In May, the Sydney-based gold developer announced a big resource upgrade, a maiden reserve and a bullish feasibility study on its namesake Theta project, near the historic town of Pilgrim's Rest about 370km east of Johannesburg.

The Theta development is within 620 square kilometres of tenements in which Theta has a 76% stake, known as the TGME project. The name is drawn from Transvaal Gold Mining Estates (TGME), which formed soon after Pilgrim's Rest became the scene of South Africa's first gold rush in 1873, some 13 years before the discovery of gold at Witwatersrand.

Theta chairman Bill Guy said the region had not been given the attention it deserved for more than a century, despite production of 6Moz between 1896 and 1970, and perhaps a further 1Moz since then.

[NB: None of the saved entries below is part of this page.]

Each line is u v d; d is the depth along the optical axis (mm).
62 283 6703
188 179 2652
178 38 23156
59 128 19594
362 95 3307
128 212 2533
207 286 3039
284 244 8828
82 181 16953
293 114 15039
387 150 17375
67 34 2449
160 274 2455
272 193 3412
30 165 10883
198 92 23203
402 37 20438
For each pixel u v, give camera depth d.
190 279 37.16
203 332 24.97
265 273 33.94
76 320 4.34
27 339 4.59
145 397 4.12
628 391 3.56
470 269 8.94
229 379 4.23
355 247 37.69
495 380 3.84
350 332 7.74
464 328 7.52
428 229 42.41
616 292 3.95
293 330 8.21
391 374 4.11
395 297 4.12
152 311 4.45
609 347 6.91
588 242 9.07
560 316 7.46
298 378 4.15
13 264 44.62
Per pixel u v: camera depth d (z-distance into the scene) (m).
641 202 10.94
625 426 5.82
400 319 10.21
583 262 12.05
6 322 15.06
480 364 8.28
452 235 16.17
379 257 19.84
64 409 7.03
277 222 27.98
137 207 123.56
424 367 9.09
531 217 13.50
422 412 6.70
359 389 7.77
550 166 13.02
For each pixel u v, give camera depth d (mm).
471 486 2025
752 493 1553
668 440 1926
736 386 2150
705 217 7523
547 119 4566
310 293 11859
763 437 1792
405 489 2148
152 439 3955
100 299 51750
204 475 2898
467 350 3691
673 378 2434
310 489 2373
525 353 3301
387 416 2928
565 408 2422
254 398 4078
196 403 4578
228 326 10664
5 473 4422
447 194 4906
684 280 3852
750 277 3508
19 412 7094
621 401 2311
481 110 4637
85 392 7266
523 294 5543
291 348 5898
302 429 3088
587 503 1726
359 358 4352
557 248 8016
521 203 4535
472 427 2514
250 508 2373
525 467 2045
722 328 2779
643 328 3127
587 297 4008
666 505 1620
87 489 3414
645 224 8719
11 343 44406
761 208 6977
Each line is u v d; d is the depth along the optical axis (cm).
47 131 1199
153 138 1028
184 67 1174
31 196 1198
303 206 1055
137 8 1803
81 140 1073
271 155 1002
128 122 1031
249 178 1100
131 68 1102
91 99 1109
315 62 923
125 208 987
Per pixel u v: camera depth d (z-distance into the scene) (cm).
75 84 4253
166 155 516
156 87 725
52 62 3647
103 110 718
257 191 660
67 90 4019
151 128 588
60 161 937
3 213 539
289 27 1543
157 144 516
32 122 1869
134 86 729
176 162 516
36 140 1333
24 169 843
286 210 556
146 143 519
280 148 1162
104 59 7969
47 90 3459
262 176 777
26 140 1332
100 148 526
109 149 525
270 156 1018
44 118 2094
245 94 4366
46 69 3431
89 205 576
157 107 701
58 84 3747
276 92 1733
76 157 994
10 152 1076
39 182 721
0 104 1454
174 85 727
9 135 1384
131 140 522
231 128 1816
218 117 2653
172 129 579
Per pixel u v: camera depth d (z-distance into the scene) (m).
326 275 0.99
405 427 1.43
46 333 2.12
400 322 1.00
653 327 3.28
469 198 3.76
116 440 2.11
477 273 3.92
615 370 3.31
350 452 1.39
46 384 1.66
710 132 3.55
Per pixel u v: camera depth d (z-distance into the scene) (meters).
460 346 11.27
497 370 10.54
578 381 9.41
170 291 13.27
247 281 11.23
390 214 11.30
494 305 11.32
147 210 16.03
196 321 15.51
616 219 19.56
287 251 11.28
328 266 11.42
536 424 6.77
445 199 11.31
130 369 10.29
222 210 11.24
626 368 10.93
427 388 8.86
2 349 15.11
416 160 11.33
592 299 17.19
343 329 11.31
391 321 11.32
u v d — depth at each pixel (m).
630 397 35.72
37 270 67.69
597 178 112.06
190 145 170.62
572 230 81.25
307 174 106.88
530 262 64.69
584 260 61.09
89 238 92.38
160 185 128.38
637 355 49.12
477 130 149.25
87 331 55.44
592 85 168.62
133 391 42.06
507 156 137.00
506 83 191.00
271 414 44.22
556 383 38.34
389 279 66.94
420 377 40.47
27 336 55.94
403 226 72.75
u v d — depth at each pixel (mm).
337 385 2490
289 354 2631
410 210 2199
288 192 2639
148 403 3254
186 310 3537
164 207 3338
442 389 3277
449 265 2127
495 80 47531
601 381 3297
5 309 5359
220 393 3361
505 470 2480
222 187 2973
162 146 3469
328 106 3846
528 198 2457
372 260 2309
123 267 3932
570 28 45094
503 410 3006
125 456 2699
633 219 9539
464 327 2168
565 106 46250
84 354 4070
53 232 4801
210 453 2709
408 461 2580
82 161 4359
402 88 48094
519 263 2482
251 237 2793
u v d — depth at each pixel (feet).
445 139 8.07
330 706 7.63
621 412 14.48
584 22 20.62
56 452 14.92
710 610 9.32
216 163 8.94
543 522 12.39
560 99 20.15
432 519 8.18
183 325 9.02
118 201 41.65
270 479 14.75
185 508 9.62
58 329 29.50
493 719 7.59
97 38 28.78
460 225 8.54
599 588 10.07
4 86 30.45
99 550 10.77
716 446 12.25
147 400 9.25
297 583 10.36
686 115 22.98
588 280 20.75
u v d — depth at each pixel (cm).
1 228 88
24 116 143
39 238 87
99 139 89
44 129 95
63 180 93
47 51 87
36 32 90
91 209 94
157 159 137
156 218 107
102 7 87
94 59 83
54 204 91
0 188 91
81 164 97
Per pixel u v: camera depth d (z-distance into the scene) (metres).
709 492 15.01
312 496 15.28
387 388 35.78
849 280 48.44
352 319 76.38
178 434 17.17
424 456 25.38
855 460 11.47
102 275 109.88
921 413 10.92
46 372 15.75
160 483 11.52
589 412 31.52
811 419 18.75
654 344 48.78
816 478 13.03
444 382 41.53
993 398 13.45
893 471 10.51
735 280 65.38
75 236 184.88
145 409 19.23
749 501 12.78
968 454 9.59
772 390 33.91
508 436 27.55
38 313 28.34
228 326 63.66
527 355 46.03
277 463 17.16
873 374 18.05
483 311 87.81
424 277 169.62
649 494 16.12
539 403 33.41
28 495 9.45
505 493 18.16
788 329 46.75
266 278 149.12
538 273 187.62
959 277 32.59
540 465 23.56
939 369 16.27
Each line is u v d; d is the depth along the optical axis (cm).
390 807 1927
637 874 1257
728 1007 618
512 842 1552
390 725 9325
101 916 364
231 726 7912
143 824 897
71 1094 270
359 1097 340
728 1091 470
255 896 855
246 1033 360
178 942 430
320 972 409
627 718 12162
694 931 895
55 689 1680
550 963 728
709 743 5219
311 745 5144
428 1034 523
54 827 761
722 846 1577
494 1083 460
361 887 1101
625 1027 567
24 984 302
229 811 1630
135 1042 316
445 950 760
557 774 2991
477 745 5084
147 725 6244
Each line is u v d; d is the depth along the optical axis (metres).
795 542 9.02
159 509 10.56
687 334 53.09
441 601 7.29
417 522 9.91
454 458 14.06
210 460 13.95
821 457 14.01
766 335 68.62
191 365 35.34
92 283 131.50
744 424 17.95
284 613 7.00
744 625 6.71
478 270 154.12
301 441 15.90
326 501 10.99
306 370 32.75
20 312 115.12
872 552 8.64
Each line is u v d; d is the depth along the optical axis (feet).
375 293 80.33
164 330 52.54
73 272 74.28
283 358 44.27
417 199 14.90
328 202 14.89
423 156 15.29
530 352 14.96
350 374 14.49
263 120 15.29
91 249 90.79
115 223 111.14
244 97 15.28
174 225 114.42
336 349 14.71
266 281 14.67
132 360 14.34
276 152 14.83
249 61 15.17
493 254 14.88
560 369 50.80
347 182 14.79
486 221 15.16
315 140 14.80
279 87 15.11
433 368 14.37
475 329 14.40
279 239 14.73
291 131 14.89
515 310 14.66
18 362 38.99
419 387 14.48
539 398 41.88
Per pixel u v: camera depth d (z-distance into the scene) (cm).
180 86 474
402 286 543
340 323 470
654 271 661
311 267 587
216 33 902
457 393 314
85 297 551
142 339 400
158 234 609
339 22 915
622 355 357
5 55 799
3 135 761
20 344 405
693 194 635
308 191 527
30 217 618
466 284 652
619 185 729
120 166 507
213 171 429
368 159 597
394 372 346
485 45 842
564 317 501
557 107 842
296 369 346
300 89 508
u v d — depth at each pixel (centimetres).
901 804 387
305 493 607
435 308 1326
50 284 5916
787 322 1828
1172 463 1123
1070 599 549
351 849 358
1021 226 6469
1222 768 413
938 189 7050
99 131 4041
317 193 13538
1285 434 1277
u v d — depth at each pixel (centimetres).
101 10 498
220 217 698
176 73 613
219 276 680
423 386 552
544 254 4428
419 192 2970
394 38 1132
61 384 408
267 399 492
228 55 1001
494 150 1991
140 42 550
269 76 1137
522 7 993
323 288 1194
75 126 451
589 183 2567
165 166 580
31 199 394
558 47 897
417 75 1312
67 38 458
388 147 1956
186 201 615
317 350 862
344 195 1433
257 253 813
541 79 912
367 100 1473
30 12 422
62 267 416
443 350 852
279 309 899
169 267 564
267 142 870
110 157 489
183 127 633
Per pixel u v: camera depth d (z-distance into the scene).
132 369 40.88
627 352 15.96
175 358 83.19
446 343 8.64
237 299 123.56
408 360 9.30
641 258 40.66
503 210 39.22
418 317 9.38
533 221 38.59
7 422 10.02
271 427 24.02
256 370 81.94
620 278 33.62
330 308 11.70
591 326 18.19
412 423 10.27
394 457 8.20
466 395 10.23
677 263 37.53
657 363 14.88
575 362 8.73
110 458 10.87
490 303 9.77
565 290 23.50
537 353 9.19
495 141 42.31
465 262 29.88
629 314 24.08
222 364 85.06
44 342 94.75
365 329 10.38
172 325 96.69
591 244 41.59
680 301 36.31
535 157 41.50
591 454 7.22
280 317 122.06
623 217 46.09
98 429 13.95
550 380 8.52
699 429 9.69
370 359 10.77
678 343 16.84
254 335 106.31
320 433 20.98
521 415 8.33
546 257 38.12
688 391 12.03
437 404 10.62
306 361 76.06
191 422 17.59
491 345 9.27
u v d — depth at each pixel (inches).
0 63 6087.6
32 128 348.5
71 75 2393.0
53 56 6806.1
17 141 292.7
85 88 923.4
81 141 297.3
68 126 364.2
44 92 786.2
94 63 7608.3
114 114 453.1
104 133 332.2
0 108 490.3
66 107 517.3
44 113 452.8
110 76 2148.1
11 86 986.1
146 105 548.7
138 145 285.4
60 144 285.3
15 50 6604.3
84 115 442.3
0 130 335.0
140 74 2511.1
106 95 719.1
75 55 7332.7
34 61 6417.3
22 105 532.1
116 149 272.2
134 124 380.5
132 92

"There is almost no geophysical data and until we came along there had been no modern exploration. It really seemed like the sort of situation you would expect to find in Kalgoorlie in the 1890s," Guy said.

A number of previous owners had tried to revive the project, including an operation in the 1980s to reprocess tailings and various mining ventures that continued right up until 2015.

All of the previous mining had been underground, despite the shallow and flat-lying nature of gold reefs, which outcrop on hillsides throughout the project area.

"Underground mining methods don't make sense here for a lot of the gold, but there appears to have been a mindset about doing things that way," Guy said.

"Whatever the reasons, we saw an obvious opportunity to add value by bringing in modern exploration methods and opencut mining to crack open the potential. Australians have had a lot of success with the same approach at historic gold mines in the eastern goldfields of WA, and we are now bringing the same expertise to South Africa," Guy said.

Theta has combined some great Australian mining talent and local expertise to get the best from the project. Theta managing director Rob Thomson is a mining engineer who has already had a key role in taking eight exploration projects through to mining operations, including Climax Mining's 150,000oz (gold-equivalent) gold-copper project in the Philippines.

More mining engineering expertise is sitting on the board, with non-executive director Finn Behnken, well known in South Africa as both a mining engineer and financier.

Guy and his management team are mindful they are trying to prove something new in the South African gold industry. But Theta is already winning recognition thanks to strong exploration results over the past 18 months.

The 2012 JORC resource at the TGME project has grown from 3Moz in 2016 to 6Moz, with the most recent upgrade in May growing the opencut resource by 30%. The latest upgrade also included an initial opencut reserve of 2.3 million tonnes grading 2.6 grams per tonne for 205,000oz at the core Theta project area. All reserves are at depths of less than 130m.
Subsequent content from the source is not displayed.